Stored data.
┄┄┄┄┄┄┄┄┄┄┄┄┄┄┄┄┄┄┄┄
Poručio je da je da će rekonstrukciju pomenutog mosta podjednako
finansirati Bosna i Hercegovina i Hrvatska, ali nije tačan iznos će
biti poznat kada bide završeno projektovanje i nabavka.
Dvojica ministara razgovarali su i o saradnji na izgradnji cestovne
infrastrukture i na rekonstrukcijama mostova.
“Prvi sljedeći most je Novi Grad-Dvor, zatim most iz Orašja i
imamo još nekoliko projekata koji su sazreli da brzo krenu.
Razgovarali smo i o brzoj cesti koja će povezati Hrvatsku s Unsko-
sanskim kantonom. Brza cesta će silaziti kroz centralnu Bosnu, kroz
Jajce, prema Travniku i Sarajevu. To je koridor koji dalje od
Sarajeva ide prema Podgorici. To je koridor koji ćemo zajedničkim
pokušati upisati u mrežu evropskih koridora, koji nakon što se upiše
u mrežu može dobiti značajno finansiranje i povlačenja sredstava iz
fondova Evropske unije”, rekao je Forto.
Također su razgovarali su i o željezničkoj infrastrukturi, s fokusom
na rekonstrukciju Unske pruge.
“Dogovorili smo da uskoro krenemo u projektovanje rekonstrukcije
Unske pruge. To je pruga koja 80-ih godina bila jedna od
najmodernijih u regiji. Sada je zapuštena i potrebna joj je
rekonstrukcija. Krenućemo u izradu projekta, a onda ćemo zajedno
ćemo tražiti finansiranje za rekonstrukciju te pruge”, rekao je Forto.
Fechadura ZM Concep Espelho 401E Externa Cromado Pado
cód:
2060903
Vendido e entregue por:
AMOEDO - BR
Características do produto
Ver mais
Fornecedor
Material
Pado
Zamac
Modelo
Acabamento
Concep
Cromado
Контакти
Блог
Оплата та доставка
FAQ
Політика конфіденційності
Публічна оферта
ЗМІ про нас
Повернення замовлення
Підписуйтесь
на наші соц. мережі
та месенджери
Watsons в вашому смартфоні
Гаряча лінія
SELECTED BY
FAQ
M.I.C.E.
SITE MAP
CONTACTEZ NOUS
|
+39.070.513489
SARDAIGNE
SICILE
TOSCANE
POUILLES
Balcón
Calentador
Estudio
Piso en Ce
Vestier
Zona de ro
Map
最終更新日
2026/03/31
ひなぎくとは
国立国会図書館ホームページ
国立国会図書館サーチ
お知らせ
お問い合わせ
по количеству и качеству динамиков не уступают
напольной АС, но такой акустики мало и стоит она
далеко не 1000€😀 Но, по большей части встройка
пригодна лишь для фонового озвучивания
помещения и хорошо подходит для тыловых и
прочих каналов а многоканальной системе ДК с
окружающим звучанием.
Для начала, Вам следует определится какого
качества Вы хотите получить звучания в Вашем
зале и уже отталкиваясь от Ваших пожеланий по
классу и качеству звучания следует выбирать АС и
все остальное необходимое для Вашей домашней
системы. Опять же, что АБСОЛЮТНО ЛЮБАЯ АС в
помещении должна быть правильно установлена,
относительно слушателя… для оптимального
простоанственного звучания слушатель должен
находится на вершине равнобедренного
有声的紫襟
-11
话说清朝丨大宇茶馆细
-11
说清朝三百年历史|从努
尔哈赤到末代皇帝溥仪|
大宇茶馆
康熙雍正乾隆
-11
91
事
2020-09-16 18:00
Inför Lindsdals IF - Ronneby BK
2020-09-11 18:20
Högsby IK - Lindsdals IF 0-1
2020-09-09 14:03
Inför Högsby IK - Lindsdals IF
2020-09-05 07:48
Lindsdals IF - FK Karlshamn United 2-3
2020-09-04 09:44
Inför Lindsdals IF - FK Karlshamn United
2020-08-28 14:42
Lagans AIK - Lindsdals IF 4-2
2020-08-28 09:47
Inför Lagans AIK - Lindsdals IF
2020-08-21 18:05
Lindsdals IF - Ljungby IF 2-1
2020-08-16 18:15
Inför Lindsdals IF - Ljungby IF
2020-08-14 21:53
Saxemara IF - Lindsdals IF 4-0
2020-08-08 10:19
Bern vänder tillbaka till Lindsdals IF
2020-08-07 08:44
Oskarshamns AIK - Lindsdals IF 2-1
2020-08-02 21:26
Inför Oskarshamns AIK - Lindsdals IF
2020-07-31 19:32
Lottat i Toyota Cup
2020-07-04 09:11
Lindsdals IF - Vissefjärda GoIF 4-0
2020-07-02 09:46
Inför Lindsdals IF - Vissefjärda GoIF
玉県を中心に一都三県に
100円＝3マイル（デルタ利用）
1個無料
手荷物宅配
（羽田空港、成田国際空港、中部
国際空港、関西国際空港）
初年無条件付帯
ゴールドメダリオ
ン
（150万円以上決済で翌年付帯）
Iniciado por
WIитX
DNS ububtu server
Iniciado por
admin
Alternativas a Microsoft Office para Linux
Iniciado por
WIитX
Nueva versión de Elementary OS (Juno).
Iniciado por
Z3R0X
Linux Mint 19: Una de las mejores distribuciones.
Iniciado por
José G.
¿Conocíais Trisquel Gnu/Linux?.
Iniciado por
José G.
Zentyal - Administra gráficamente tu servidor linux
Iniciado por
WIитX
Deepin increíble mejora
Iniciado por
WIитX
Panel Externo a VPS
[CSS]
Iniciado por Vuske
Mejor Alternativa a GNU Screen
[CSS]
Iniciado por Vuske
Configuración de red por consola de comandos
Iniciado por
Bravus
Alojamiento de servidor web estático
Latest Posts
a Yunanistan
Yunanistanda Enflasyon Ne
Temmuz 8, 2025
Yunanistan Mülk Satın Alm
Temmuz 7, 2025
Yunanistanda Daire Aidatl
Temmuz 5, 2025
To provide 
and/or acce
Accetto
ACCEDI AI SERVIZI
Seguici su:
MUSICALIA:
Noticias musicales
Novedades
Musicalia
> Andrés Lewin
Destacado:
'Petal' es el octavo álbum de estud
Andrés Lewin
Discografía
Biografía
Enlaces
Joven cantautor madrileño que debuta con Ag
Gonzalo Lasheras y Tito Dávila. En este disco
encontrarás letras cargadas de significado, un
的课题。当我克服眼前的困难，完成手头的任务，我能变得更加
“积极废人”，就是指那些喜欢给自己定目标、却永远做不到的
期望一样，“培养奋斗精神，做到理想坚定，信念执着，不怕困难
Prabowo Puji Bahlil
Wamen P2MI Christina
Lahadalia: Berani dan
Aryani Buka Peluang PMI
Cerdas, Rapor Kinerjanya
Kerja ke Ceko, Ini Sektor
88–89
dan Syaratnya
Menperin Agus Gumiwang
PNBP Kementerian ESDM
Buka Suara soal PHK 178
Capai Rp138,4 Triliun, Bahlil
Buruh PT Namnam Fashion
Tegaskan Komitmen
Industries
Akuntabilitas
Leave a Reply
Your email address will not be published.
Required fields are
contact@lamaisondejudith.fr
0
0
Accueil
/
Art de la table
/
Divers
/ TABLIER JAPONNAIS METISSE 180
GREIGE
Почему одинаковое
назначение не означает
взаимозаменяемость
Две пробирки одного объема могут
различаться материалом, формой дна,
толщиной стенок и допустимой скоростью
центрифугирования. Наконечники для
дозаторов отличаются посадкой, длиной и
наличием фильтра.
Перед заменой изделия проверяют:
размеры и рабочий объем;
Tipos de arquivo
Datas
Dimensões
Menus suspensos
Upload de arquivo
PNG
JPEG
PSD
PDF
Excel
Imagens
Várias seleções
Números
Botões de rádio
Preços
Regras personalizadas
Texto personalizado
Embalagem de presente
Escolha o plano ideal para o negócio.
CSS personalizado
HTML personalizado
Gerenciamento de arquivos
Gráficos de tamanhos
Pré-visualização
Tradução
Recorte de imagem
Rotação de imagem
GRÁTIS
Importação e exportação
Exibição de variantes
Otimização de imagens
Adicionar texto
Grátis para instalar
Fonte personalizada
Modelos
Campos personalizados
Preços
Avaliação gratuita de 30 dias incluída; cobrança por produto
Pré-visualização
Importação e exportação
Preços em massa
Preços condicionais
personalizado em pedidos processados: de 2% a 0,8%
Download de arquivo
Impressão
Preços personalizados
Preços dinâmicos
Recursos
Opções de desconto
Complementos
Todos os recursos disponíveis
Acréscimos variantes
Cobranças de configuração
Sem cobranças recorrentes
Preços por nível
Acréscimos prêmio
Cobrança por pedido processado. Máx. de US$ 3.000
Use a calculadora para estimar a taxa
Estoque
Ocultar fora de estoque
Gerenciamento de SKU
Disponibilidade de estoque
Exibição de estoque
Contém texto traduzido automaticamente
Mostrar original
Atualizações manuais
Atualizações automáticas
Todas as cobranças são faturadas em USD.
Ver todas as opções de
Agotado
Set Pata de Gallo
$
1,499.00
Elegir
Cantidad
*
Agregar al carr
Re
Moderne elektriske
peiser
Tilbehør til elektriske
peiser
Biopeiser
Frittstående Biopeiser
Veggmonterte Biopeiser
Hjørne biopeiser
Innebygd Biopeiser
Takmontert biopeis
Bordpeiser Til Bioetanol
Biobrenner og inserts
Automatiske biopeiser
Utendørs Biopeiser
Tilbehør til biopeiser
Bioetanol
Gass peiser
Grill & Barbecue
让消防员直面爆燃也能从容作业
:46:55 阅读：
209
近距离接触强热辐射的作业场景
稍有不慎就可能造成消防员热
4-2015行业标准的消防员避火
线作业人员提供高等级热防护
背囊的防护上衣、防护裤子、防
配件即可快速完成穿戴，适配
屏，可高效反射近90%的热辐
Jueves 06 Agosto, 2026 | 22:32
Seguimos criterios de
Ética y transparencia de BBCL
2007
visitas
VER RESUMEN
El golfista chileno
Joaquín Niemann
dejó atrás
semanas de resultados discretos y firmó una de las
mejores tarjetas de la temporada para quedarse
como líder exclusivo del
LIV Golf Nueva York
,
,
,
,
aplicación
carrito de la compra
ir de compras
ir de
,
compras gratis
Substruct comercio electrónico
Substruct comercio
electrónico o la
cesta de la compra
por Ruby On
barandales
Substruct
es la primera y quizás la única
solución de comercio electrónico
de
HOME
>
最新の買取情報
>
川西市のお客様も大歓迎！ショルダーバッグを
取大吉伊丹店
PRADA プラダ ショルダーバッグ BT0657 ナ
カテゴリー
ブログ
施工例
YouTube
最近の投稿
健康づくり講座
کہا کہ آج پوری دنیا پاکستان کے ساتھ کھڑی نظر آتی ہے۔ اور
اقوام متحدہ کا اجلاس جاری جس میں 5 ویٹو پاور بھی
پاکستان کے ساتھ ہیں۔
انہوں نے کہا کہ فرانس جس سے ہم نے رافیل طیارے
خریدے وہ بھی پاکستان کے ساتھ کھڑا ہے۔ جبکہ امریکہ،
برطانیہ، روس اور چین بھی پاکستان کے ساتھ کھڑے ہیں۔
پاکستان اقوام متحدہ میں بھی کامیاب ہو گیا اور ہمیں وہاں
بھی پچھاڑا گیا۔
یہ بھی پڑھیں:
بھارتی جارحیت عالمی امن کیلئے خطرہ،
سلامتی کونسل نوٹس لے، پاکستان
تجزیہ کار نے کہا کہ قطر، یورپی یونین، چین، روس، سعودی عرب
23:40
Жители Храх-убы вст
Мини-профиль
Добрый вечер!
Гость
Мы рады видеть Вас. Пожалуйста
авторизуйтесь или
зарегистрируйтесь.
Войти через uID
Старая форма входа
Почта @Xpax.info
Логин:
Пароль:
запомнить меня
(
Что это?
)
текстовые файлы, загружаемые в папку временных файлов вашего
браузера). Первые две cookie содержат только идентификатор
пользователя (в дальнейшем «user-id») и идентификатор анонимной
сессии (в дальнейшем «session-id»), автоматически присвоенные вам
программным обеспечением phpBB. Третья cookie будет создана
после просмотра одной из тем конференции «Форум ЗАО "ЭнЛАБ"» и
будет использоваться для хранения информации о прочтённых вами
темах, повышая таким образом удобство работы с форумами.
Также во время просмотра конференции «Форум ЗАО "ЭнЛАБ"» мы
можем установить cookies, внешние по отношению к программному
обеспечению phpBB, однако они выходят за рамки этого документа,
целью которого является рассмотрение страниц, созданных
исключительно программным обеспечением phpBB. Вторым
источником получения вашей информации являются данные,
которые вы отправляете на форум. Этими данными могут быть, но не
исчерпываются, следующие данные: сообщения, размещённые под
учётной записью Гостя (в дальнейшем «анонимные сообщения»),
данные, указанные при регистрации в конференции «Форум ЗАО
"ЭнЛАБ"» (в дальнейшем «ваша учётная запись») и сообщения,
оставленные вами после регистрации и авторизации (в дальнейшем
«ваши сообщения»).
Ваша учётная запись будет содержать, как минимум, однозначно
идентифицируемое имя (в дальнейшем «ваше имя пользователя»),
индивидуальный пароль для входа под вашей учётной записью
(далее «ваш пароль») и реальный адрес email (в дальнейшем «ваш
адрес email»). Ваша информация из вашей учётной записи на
┄┄┄┄┄┄┄┄┄┄┄┄┄┄┄┄┄┄┄┄
TASK.
Your task is to repeat the records exactly. Begin at their first line and stop after the line containing "Razgovarali smo i".

WRITTEN SOLUTION.
Poručio je da je da će rekonstrukciju pomenutog mosta podjednako
finansirati Bosna i Hercegovina i Hrvatska, ali nije tačan iznos će
biti poznat kada bide završeno projektovanje i nabavka.
Dvojica ministara razgovarali su i o saradnji na izgradnji cestovne
infrastrukture i na rekonstrukcijama mostova.
“Prvi sljedeći most je Novi Grad-Dvor, zatim most iz Orašja i
imamo još nekoliko projekata koji su sazreli da brzo krenu.
Razgovarali smo i o brzoj cesti koja će povezati Hrvatsku s Unsko-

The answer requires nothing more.